The scandal has ramifications outside of YouTube, however. As it turns out, Martin is a co-owner of the professional esports organisation EnVyUs. Mike Rufail and Tyler Thompson, the managing partners and co-owners of the team, published a statement overnight saying that “we gave a small amount of equity” in the team to Martin “in return for his advisement and support of our video content on the YouTube network”.

“As a company and as managing partners, we have absolutely no involvement with or ties to,” the EnVyUs partners wrote. “Recently, a few of our CSGO players have been offered sponsorship with among many other lottery driven or skin marketplace type web destinations on an individual basis. Our organisation does not manage those relationships and have advised our players to avoid further relationships with any company that may be deemed as negligent by the vocal community.”

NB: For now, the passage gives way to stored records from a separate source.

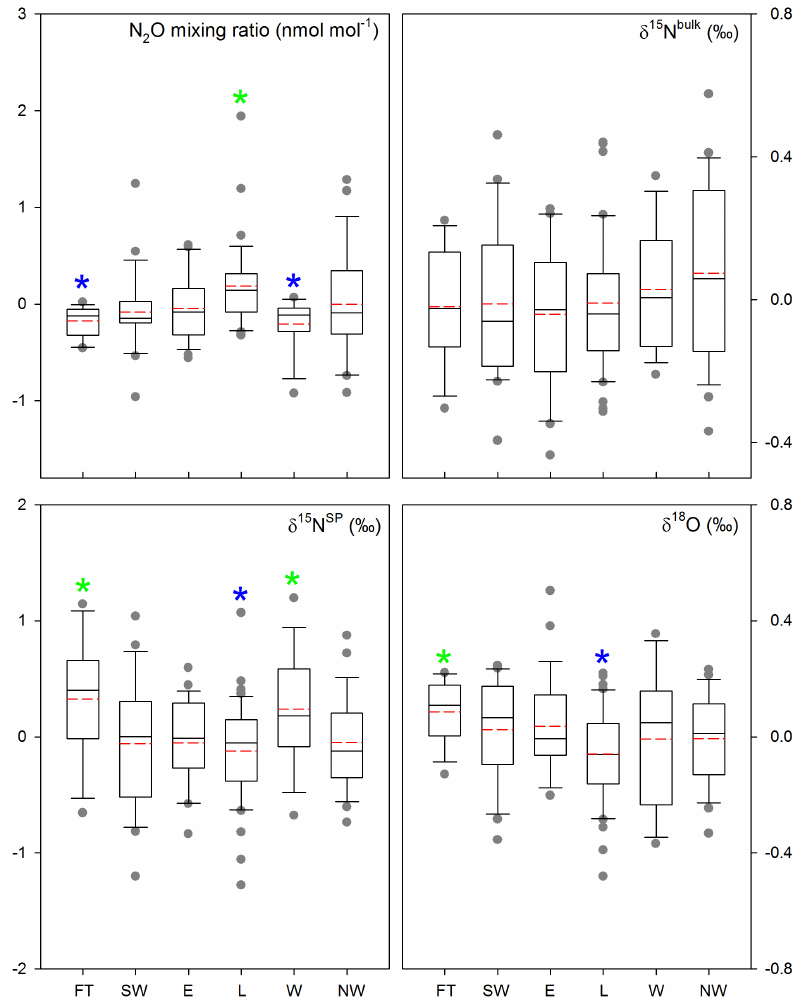
Figure 6. Comparison of N 2 O mixing ratios and isotopic signatures (with linear trends removed) for the six air mass footprint clusters used in the present study. Green and blue stars indicate significantly larger and smaller values than the others, respectively; red dashed lines indicate mean levels; grey points indicate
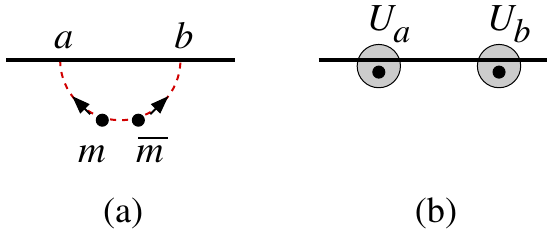
FIG. 3. (a) For each m 2 M , we can consider a process in which we create a pair of quasiparticles m , (cid:3) m in the bulk, move them along some path (cid:10) to two points on the edge, and then annihilate them. We define W m(cid:10) to be the operator that imple- ments this process. (b) To establish condition (1) of the criterion, we consider two paths (cid:10) , (cid:11) , and two associated operators W m(cid:10) , W m 0 (cid:11) . We then make use of the relations (18) and (19) along with the commutation relation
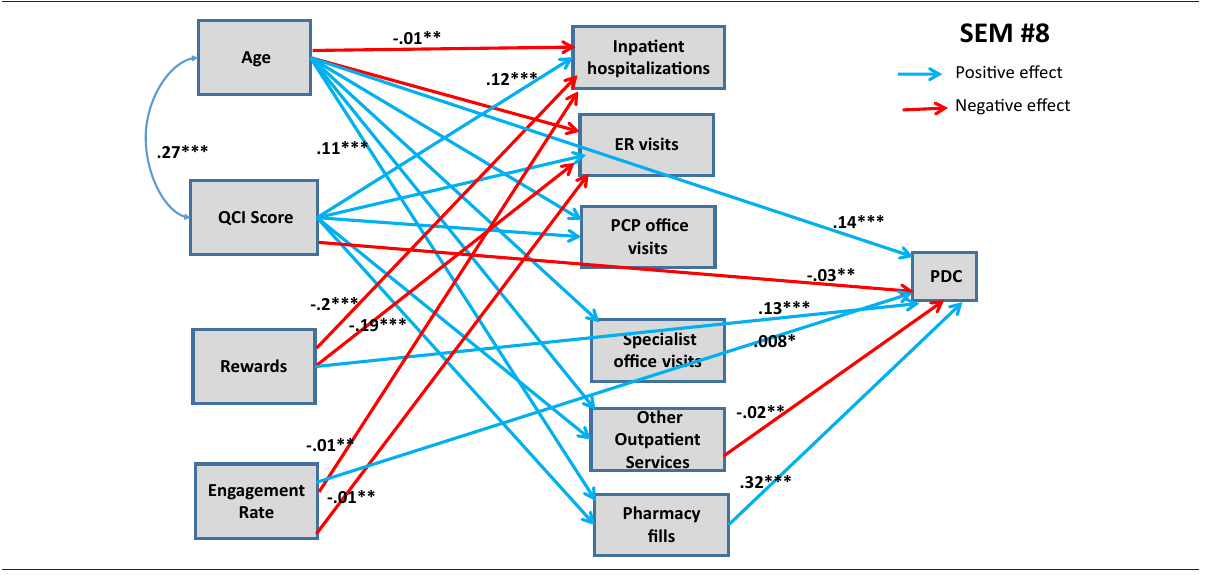
Figure 4. SEM #8 Presents Structural Determinants of PDC from HIRD Data and TRUSTR Social Media Experimental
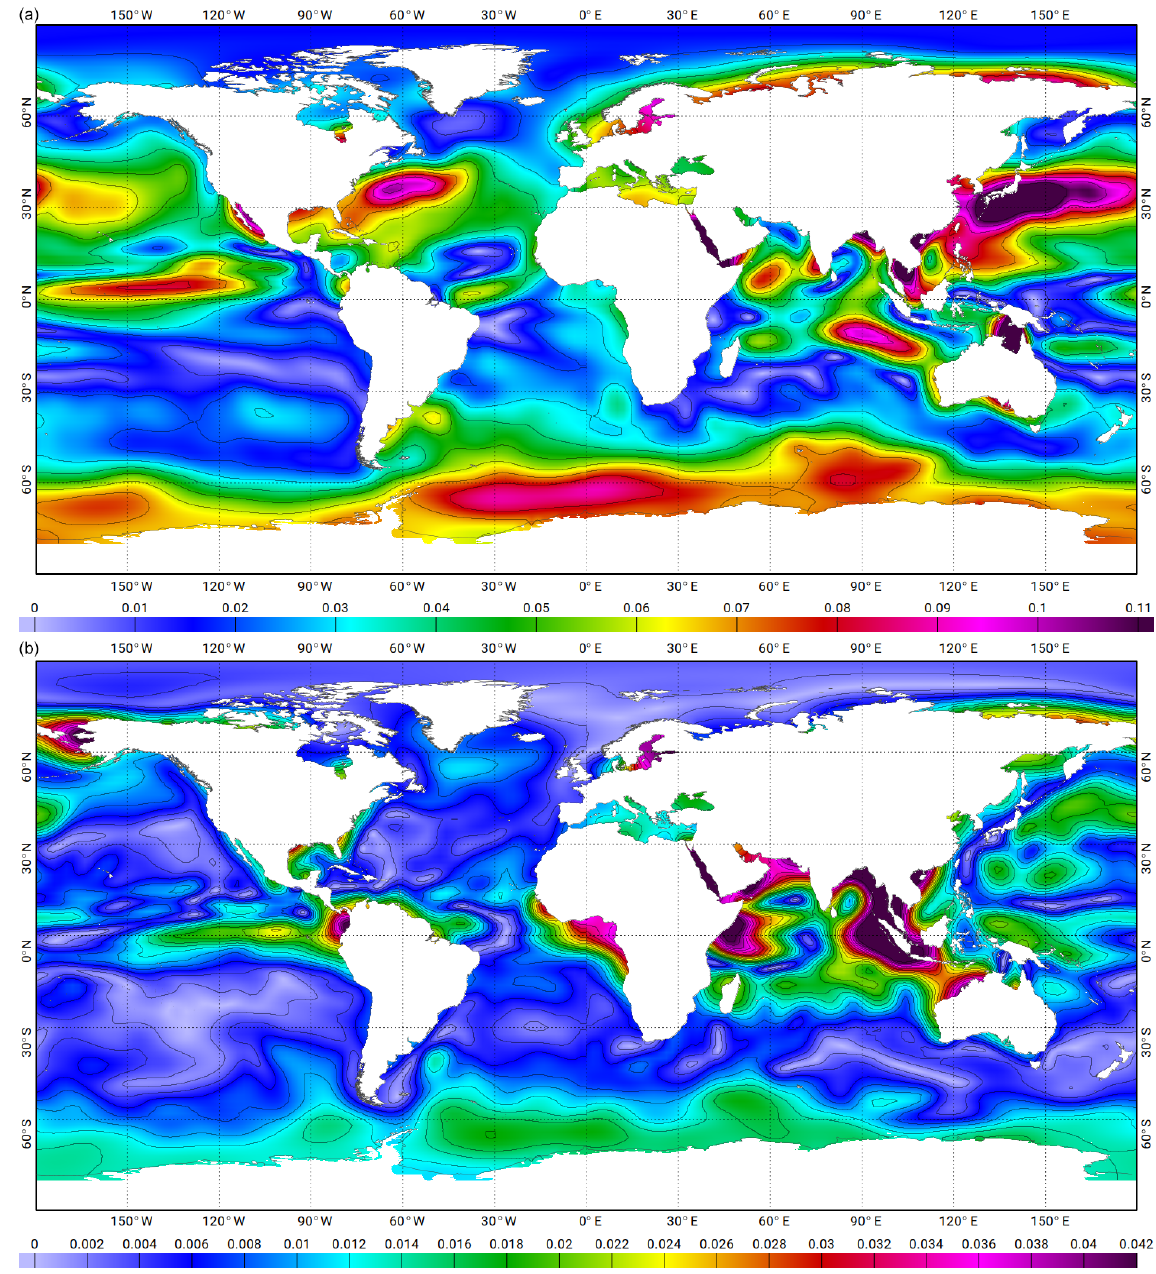
Figure 4. Maps of amplitude in metres of Sa (a) and Ssa (b) ocean signals estimated from GLORYS2v1 reanalysis. GLORYS2v1 products are free of atmospheric surface pressure effects (i.e. they are not taken into account in the NEMO model forcing and are corrected for in the assimilated SSH data). Consequently, they are comparable to IB-corrected sea level (at Sa and Ssa frequencies) in altimetry and tide gauge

Martin previously listed himself as a co-owner of EnVyUs on his Twitter profile, but at the time of writing that has been removed. He also wrote on social media that he had publicly admitted wishing he was “more upfront about owning the site” but that he was never outspoken about his position in the business.

“My idea was to keep business business, while the focus of YouTube was simply making entertaining content,” Martin said via Twitter, which has since been deleted. “Obviously that was misleading to viewers and something I very much regret. I’ve never been perfect and I 100% own up to that mistake.”

It’s not the first time that streamers have been exposed for their relationship towards skin betting or gambling sites. Recently, popular streamer and CS:GO analyst Mohamad “moE” Assad exposed evidence showing that the gambling website CSGO Diamonds had shared the results of bets with him before they had taken place.

Assad intended to force the website to pay him money that the site allegedly owed, but the ploy massively backfired. Further evidence later emerged that Assad was given “house money” to bet with and was never at any real risk of winning, as the owners of the website would top up his account whenever it ran dry. The streamer and analyst then later told Richard Lewis in an interview that he received more than $US90,000 from the website in partnership fees, with a further $US300,000 from affiliate referrals from the beginning of this year.

Martin has said over Twitter that he will publish a statement by tomorrow Australian time. I’ve reached out to Martin, Cassell and Beaver for comment, but did not receive a reply by the time of publication.

Note: Analysts Eilers & Krejcik Gaming and Narus Advisers estimated that the total value of items wagered on skin betting sites this year was $US7.4 billion. A copy of their latest annual report was provided to Kotaku Australia.